◆ EXERCISE REQUIREMENTS
The entries are to be reproduced word for word, with all images left out.

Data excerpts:
- - -
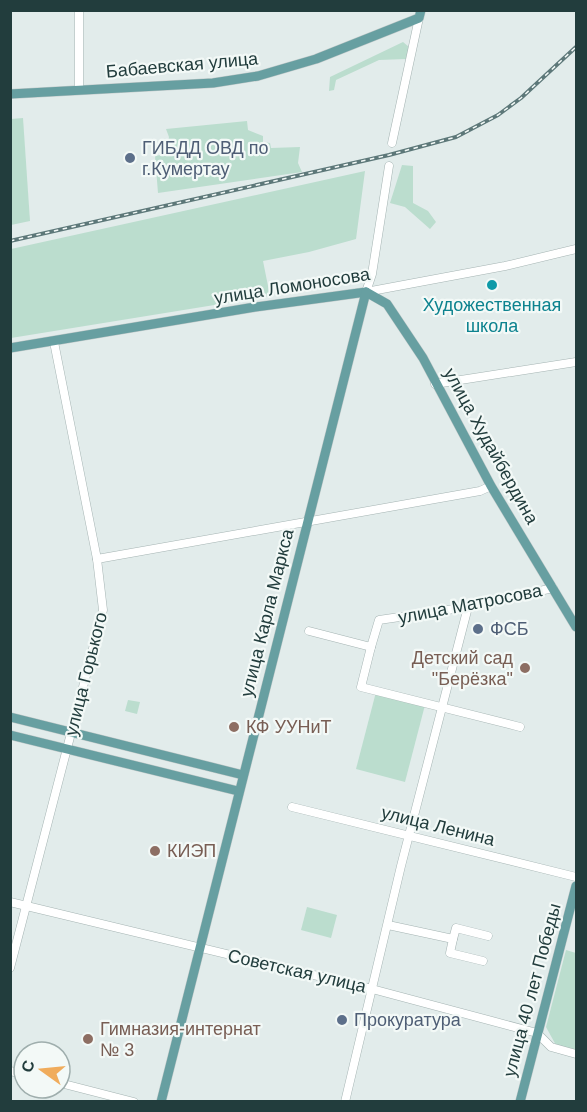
<svg xmlns="http://www.w3.org/2000/svg" width="587" height="1112" font-family="Arial,sans-serif">
<rect width="100%" height="100%" fill="#e2eceb"/>
<g fill="#bbddce">
<polygon points="403,42 409,47 406,59 379,60 336,80 334,90 329,91 330,77"/>
<polygon points="23,118 30,221 11,225 11,119"/>
<polygon points="247,121 248,130 263,136 263,142 270,143 271,148 300,147 298,163 302,172 158,193 155,156 166,154 169,137 166,129"/>
<polygon points="402,165 413,166 413,203 428,211 436,222 430,229 405,207 390,203"/>
<polygon points="365,171 356,239 309,252 263,261 270,296 11,338 11,249"/>
<polygon points="376,692 425,705 405,782 356,769"/>
<polygon points="128,700 140,702 137,714 125,711"/>
<polygon points="307,907 337,915 331,938 301,930"/>
<polygon points="566,950 576,953 576,1052 557,1047 546,1027"/>
</g>
<g fill="none" stroke-linecap="round" stroke-linejoin="round">
<g stroke="#a5b4b3" stroke-width="9">
<g id="minor">
<polyline points="79,10 79,90"/>
<polyline points="392,143 419,18"/>
<polyline points="366,292 505,266 576,249"/>
<polyline points="366,292 372,274 389,166"/>
<polyline points="435,384 576,362"/>
<polyline points="97,559 480,491 491,486"/>
<polyline points="309,631 371,647 379,620 468,607 553,588"/>
<polyline points="371,647 361,687 520,727"/>
<polyline points="292,807 576,877"/>
<polyline points="10,902 372,989 537,1033 551,1047 576,1054"/>
<polyline points="388,925 453,939 450,953 483,961"/>
<polyline points="453,939 456,928 488,936"/>
<polyline points="10,968 103,610 97,559 54,342"/>
<polyline points="10,1071 24,1074"/>
<polyline points="60,1083 134,1102"/>
<polyline points="345,1102 401,866 468,607"/>
</g>
</g>
<g stroke="#c1c9c9" stroke-width="10">
<g id="major">
<polyline points="10,94 213,83 258,76 316,59 419,18 421,10"/>
<polyline points="366,292 387,304 423,358 491,486 576,627"/>
<polyline points="10,348 249,308 366,292"/>
<polyline points="10,717 243,775"/>
<polyline points="10,735 238,791"/>
<polyline points="161,1102 366,292"/>
<polyline points="520,1102 576,886"/>
</g>
</g>
<use href="#minor" stroke="#fff" stroke-width="8"/>
<use href="#major" stroke="#679fa1" stroke-width="9"/>
<g stroke="#5d7879" stroke-width="4">
<polyline id="rail" points="10,241 389,155 456,137 498,115 521,98 576,47"/>
</g>
<use href="#rail" stroke="#f3f9f7" stroke-width="1.5" stroke-dasharray="4.5" stroke-linecap="butt"/>
</g>
<g fill="#5c6f8a" stroke="#f3f9f7" stroke-width="2">
<circle cx="130" cy="158" r="6"/>
<circle cx="478" cy="629" r="6"/>
<circle cx="342" cy="1020" r="6"/>
</g>
<circle fill="#0f9aa8" stroke="#f3f9f7" stroke-width="2" cx="492" cy="285" r="6"/>
<g fill="#8d6e63" stroke="#f3f9f7" stroke-width="2">
<circle cx="525" cy="668" r="6"/>
<circle cx="234" cy="727" r="6"/>
<circle cx="155" cy="851" r="6"/>
<circle cx="88" cy="1039" r="6"/>
</g>
<g text-anchor="middle" stroke-width="4.5" stroke-linejoin="round" paint-order="stroke">
<g font-size="18" fill="#223d3d" stroke="#f3f9f7">
<text transform="translate(182 65) rotate(-5)" y="6">Бабаевская улица</text>
<text transform="translate(292 286) rotate(-9)" y="6">улица Ломоносова</text>
<text transform="translate(491 446) rotate(61)" y="6">улица Худайбердина</text>
<text transform="translate(470 604) rotate(-11)" y="6">улица Матросова</text>
<text transform="translate(267 613) rotate(-76)" y="6">улица Карла Маркса</text>
<text transform="translate(86 674) rotate(-76)" y="6">улица Горького</text>
<text transform="translate(438 826) rotate(14)" y="6">улица Ленина</text>
<text transform="translate(297 971) rotate(13)" y="6">Советская улица</text>
<text transform="translate(532 990) rotate(-75)" y="6">улица 40 лет Победы</text>
</g>
<g font-size="18" fill="#4e5e75" stroke="#f3f9f7" text-anchor="start">
<text x="142" y="154">ГИБДД ОВД по<tspan x="142" dy="21">г.Кумертау</tspan></text>
<text x="490" y="635">ФСБ</text>
<text x="354" y="1026">Прокуратура</text>
</g>
<g font-size="18" fill="#0d838f" stroke="#f3f9f7">
<text x="492" y="311">Художественная<tspan x="492" dy="21">школа</tspan></text>
</g>
<g font-size="18" fill="#785e54" stroke="#f3f9f7" text-anchor="start">
<text x="513" y="664" text-anchor="end">Детский сад<tspan x="513" dy="21">"Берёзка"</tspan></text>
<text x="246" y="733">КФ УУНиТ</text>
<text x="167" y="857">КИЭП</text>
<text x="100" y="1035">Гимназия-интернат<tspan x="100" dy="21">№ 3</tspan></text>
</g>
</g>
<rect width="587" height="1112" fill="none" stroke="#223d3d" stroke-width="24"/>
<g transform="translate(42 1070) rotate(285)"><circle r="28" fill="#f3f9f7" stroke="#9faead" stroke-width="1.5"/>
<path d="M0-4.5L10 22L0 15L-10 22Z" fill="#f0ac5c"/>
<text y="-9" font-size="16" font-weight="bold" text-anchor="middle" fill="#223d3d">С</text>
</g>
</svg>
- - -
◆ RESPONSE TO THE TASK
<svg xmlns="http://www.w3.org/2000/svg" width="587" height="1112" font-family="Arial,sans-serif">
<rect width="100%" height="100%" fill="#e2eceb"/>
<g fill="#bbddce">
<polygon points="403,42 409,47 406,59 379,60 336,80 334,90 329,91 330,77"/>
<polygon points="23,118 30,221 11,225 11,119"/>
<polygon points="247,121 248,130 263,136 263,142 270,143 271,148 300,147 298,163 302,172 158,193 155,156 166,154 169,137 166,129"/>
<polygon points="402,165 413,166 413,203 428,211 436,222 430,229 405,207 390,203"/>
<polygon points="365,171 356,239 309,252 263,261 270,296 11,338 11,249"/>
<polygon points="376,692 425,705 405,782 356,769"/>
<polygon points="128,700 140,702 137,714 125,711"/>
<polygon points="307,907 337,915 331,938 301,930"/>
<polygon points="566,950 576,953 576,1052 557,1047 546,1027"/>
</g>
<g fill="none" stroke-linecap="round" stroke-linejoin="round">
<g stroke="#a5b4b3" stroke-width="9">
<g id="minor">
<polyline points="79,10 79,90"/>
<polyline points="392,143 419,18"/>
<polyline points="366,292 505,266 576,249"/>
<polyline points="366,292 372,274 389,166"/>
<polyline points="435,384 576,362"/>
<polyline points="97,559 480,491 491,486"/>
<polyline points="309,631 371,647 379,620 468,607 553,588"/>
<polyline points="371,647 361,687 520,727"/>
<polyline points="292,807 576,877"/>
<polyline points="10,902 372,989 537,1033 551,1047 576,1054"/>
<polyline points="388,925 453,939 450,953 483,961"/>
<polyline points="453,939 456,928 488,936"/>
<polyline points="10,968 103,610 97,559 54,342"/>
<polyline points="10,1071 24,1074"/>
<polyline points="60,1083 134,1102"/>
<polyline points="345,1102 401,866 468,607"/>
</g>
</g>
<g stroke="#c1c9c9" stroke-width="10">
<g id="major">
<polyline points="10,94 213,83 258,76 316,59 419,18 421,10"/>
<polyline points="366,292 387,304 423,358 491,486 576,627"/>
<polyline points="10,348 249,308 366,292"/>
<polyline points="10,717 243,775"/>
<polyline points="10,735 238,791"/>
<polyline points="161,1102 366,292"/>
<polyline points="520,1102 576,886"/>
</g>
</g>
<use href="#minor" stroke="#fff" stroke-width="8"/>
<use href="#major" stroke="#679fa1" stroke-width="9"/>
<g stroke="#5d7879" stroke-width="4">
<polyline id="rail" points="10,241 389,155 456,137 498,115 521,98 576,47"/>
</g>
<use href="#rail" stroke="#f3f9f7" stroke-width="1.5" stroke-dasharray="4.5" stroke-linecap="butt"/>
</g>
<g fill="#5c6f8a" stroke="#f3f9f7" stroke-width="2">
<circle cx="130" cy="158" r="6"/>
<circle cx="478" cy="629" r="6"/>
<circle cx="342" cy="1020" r="6"/>
</g>
<circle fill="#0f9aa8" stroke="#f3f9f7" stroke-width="2" cx="492" cy="285" r="6"/>
<g fill="#8d6e63" stroke="#f3f9f7" stroke-width="2">
<circle cx="525" cy="668" r="6"/>
<circle cx="234" cy="727" r="6"/>
<circle cx="155" cy="851" r="6"/>
<circle cx="88" cy="1039" r="6"/>
</g>
<g text-anchor="middle" stroke-width="4.5" stroke-linejoin="round" paint-order="stroke">
<g font-size="18" fill="#223d3d" stroke="#f3f9f7">
<text transform="translate(182 65) rotate(-5)" y="6">Бабаевская улица</text>
<text transform="translate(292 286) rotate(-9)" y="6">улица Ломоносова</text>
<text transform="translate(491 446) rotate(61)" y="6">улица Худайбердина</text>
<text transform="translate(470 604) rotate(-11)" y="6">улица Матросова</text>
<text transform="translate(267 613) rotate(-76)" y="6">улица Карла Маркса</text>
<text transform="translate(86 674) rotate(-76)" y="6">улица Горького</text>
<text transform="translate(438 826) rotate(14)" y="6">улица Ленина</text>
<text transform="translate(297 971) rotate(13)" y="6">Советская улица</text>
<text transform="translate(532 990) rotate(-75)" y="6">улица 40 лет Победы</text>
</g>
<g font-size="18" fill="#4e5e75" stroke="#f3f9f7" text-anchor="start">
<text x="142" y="154">ГИБДД ОВД по<tspan x="142" dy="21">г.Кумертау</tspan></text>
<text x="490" y="635">ФСБ</text>
<text x="354" y="1026">Прокуратура</text>
</g>
<g font-size="18" fill="#0d838f" stroke="#f3f9f7">
<text x="492" y="311">Художественная<tspan x="492" dy="21">школа</tspan></text>
</g>
<g font-size="18" fill="#785e54" stroke="#f3f9f7" text-anchor="start">
<text x="513" y="664" text-anchor="end">Детский сад<tspan x="513" dy="21">"Берёзка"</tspan></text>
<text x="246" y="733">КФ УУНиТ</text>
<text x="167" y="857">КИЭП</text>
<text x="100" y="1035">Гимназия-интернат<tspan x="100" dy="21">№ 3</tspan></text>
</g>
</g>
<rect width="587" height="1112" fill="none" stroke="#223d3d" stroke-width="24"/>
<g transform="translate(42 1070) rotate(285)"><circle r="28" fill="#f3f9f7" stroke="#9faead" stroke-width="1.5"/>
<path d="M0-4.5L10 22L0 15L-10 22Z" fill="#f0ac5c"/>
<text y="-9" font-size="16" font-weight="bold" text-anchor="middle" fill="#223d3d">С</text>
</g>
</svg>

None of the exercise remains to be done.